A complex scheduler that takes into account many factors to fairly and efficiently schedule jobs may be optimal in some or many metrics but there is additional overhead in accounting for so many factors. Such factors may have to be stored in the process table as well causing the process table size to grow. On the other end of the spectrum a scheduler such as FCFS is extremely fast. In fact it should run in constant time. However, according to many metrics it is not only not optimal but in fact very poor.
Synchronization is the biggest problem in multi-threaded applications. The default behavior for threads is unsynchronized. This leads to race conditions.
Race conditions occur when the behavior of the program is dependent on whether one thread executes first/faster than another. They are notoriously difficult to debug primarily because they are *intermittent. This means that reproducing the error is inconsistent and sometimes impossible (or at least highly unlikely). There needs to be a methodology for avoiding race conditions efficiently, unintrusively, and clearly.

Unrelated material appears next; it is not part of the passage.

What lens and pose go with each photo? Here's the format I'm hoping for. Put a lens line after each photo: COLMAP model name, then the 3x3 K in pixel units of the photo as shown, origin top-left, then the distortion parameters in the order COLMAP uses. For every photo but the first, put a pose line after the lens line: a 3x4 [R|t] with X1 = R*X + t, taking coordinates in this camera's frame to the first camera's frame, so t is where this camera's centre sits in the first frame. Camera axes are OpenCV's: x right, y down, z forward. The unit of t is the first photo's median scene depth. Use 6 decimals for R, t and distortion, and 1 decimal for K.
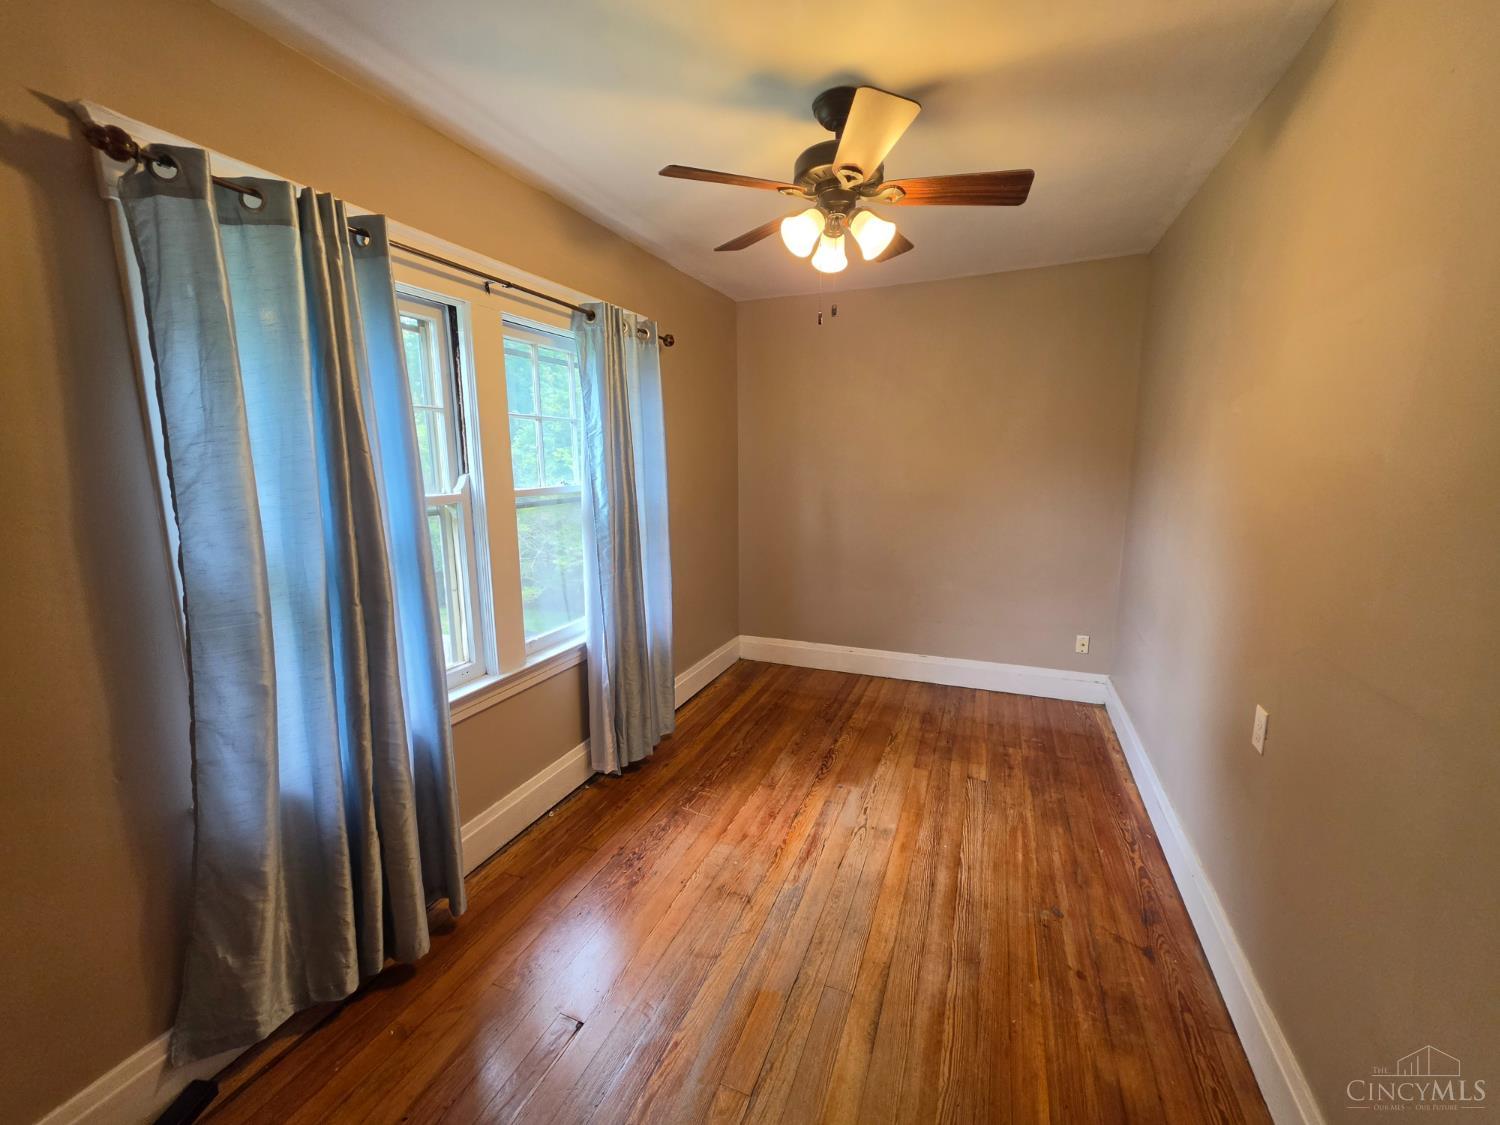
lens RADIAL K [[595.3, 0, 748.2], [0, 595.3, 559.7], [0, 0, 1]] dist [-0.000703, 0.000160]
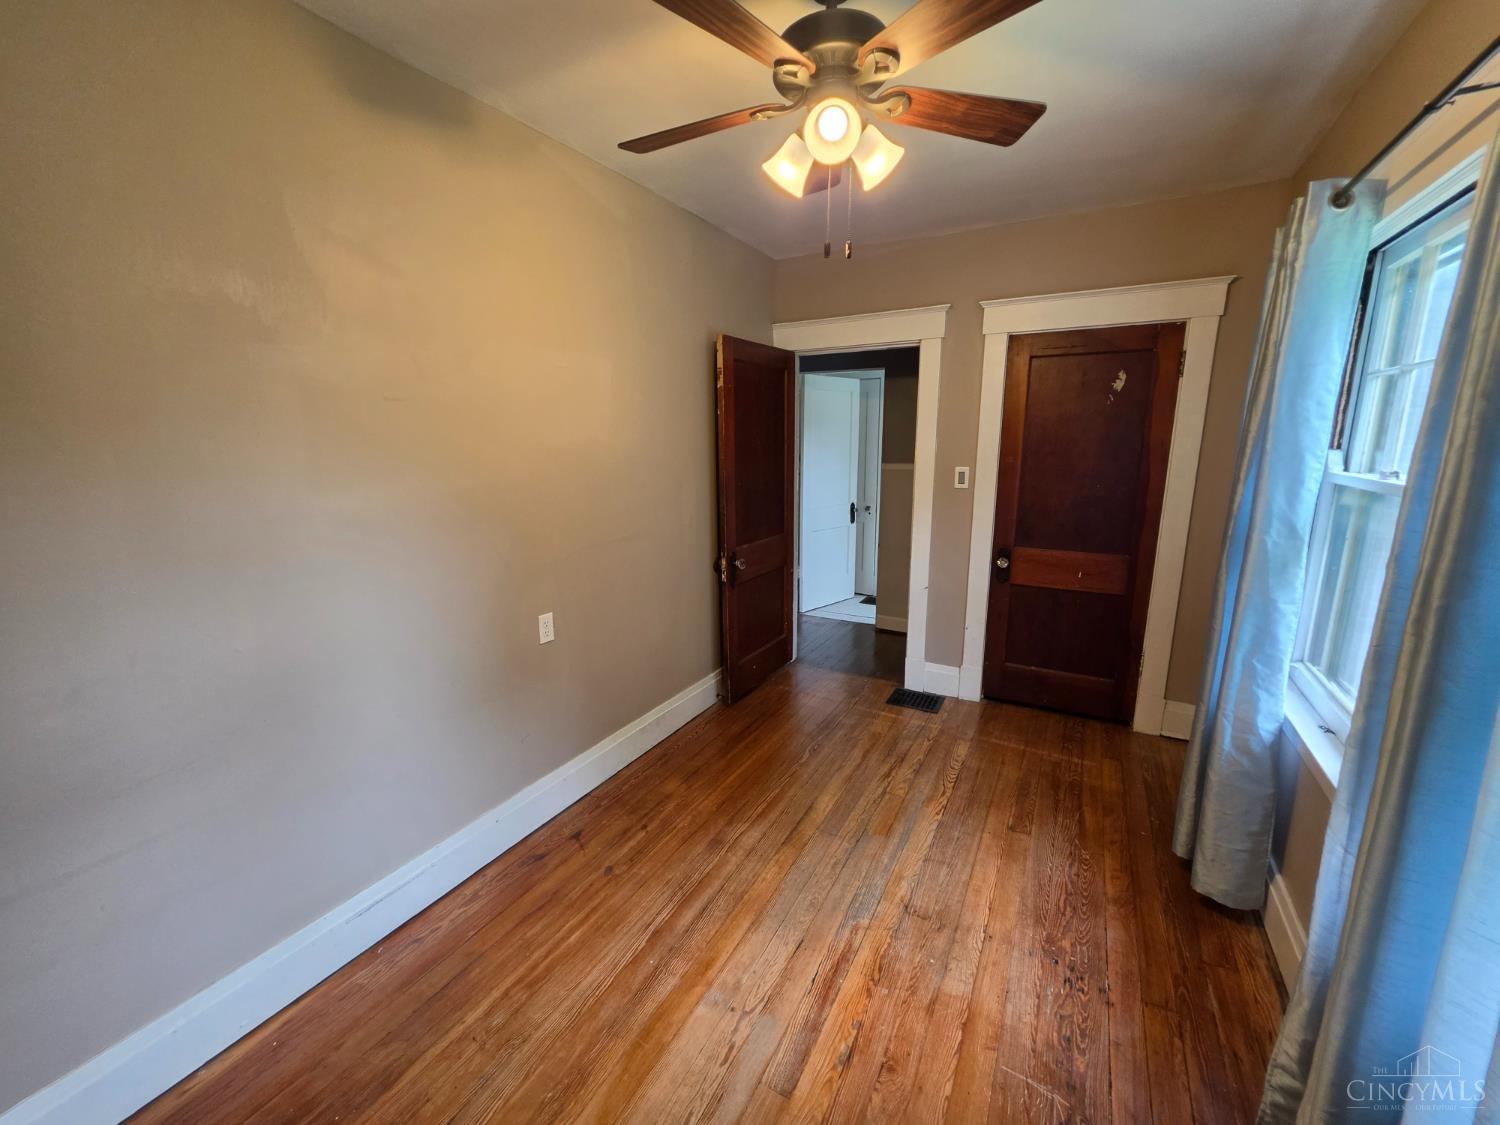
lens RADIAL K [[595.3, 0, 748.2], [0, 595.3, 559.7], [0, 0, 1]] dist [-0.000703, 0.000160]
pose [[-0.992154, -0.007979, 0.124765, 0.131756], [0.038258, 0.930710, 0.363750, -0.285913], [-0.119023, 0.365670, -0.923103, 1.636758]]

The canonical example of a race condition involves a shared bank account. Consider the following routines to deposit and withdraw from an account:
bool deposit(int amt) {
if (!(amt >= 0 && amt <= INT_MAX-balance)) return false;
balance += amt;
return true;
}
bool withdraw(int amt) {
if (!(amt >= 0 && amt > balance)) return false;
balance -= amt;
return true;
}The above code looks suitable but it contains a race condition. Even in a single threaded application there is a race condition due to the possibility of signals. The race condition here exists because the += operation is not atomic. Consider the following example where two threads are trying to simultaneously deposit.
Thread A Thread B balance b_a b_b
-------- -------- ------- --- ---
Read balance to b_a 440 440 UNDEF
Read balance to b_b 440 440 440
Add 100 to b_a 440 540 440
Add 40 to b_b 440 540 480
Set balance to b_a 540 540 480
Set balance to b_b 480 540 480At the end of the above example the balance is 480 even though 140 total was deposited to 440. Thus the balance should be 580 but 100 of it is missing due to the race condition.
It is possible to solve this problem using locks and mutual exclusions. However, consider a more complicated action the bank might want to take such as performing a computationally expensive audit that must look at lots of data. If the bank simply locked the entire database the bank would be unable to continue operating so long as the audit was occurring.
We want observable behavior to be serializable. One way to get serializability is to use atomicity. If you make an action atomic it either happens or it doesn't.
Atomicity will be covered in the next lecture.